The cases involve crimes ranging from a speeding ticket a citizen received for his high speed pursuit of a police car to a robbery and murder.
A three-member panel of the Court of Criminal Appeals, with Judge Jerry Smith presiding, will sit Jan. 24-25 in an appellate courtroom at the law school. Also on the panel are Judges Robert Wedemeyer and Thomas Woodall. The 12-member intermediate appellate court sits in panels of three in Nashville, Jackson and Memphis to hear post-conviction petitions and trial court appeals in felony and misdemeanor cases.
The speeding case, State v. John Kersey, began when the defendant saw a police officer driving at a high rate of speed without using a siren or emergency lights. The defendant, Kersey, said he drove behind the police car in an effort to identify and report the officer, who then ticketed him for driving 90 miles per hour. Kersey filed a complaint against the officer and sought a warrant against him for speeding, but was unsuccessful. Kersey has appealed his conviction for speeding.
In the murder case, State v. Danny Wayne Strode, the state is appealing a trial court ruling that the defendant cannot be sentenced to death because he has a low I.Q.

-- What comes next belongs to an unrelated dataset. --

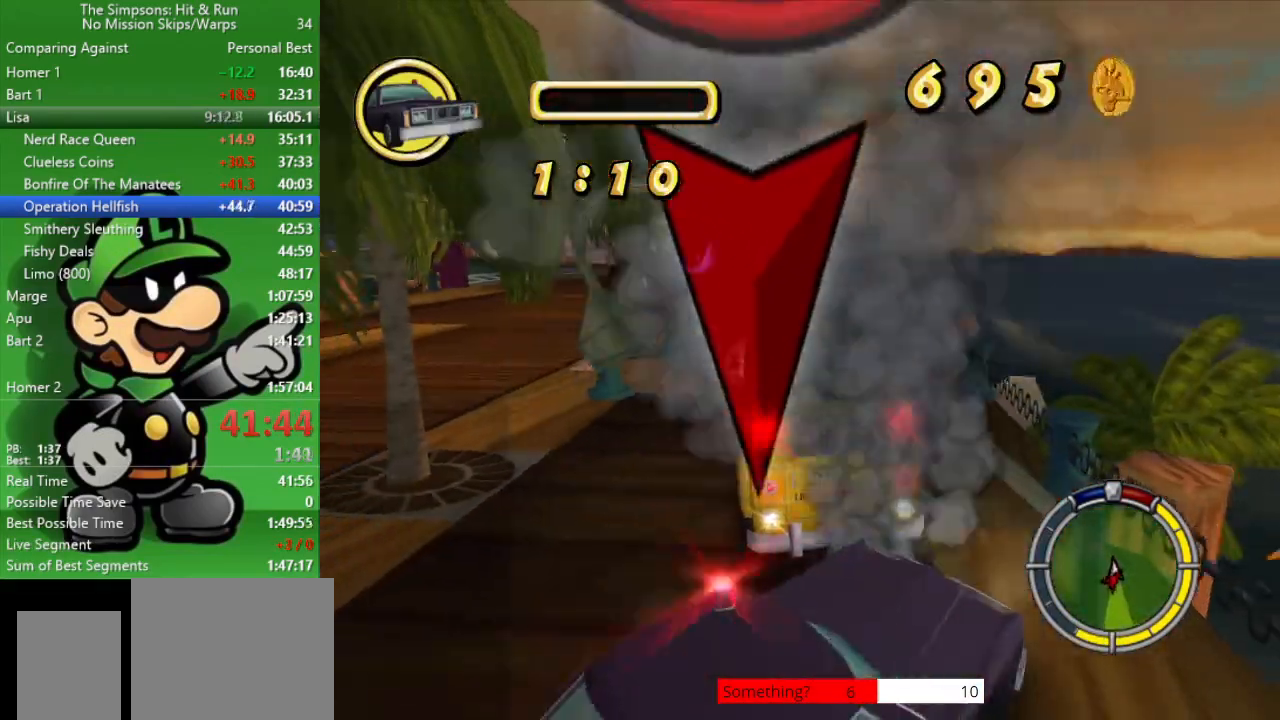
{"buttons": ["CIRCLE", "L2"], "left_stick": "center", "right_stick": "center", "events": [[500, "CIRCLE", "down"], [500, "left_stick", "center"]]}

Dean Joe C. Loser, Jr., who was a circuit court judge for two decades, invited us to conduct court at the law school, Smith said. We are looking forward to sitting in one of the schools two new courtrooms and also to seeing some of the other state-of-the-art facilities on the campus.
The night law school was started in 1911 by four Vanderbilt law graduates. Loser, a 1959 graduate, is the schools fourth dean. The former YMCA Night Law School moved recently to its new 33,000-square-foot facility.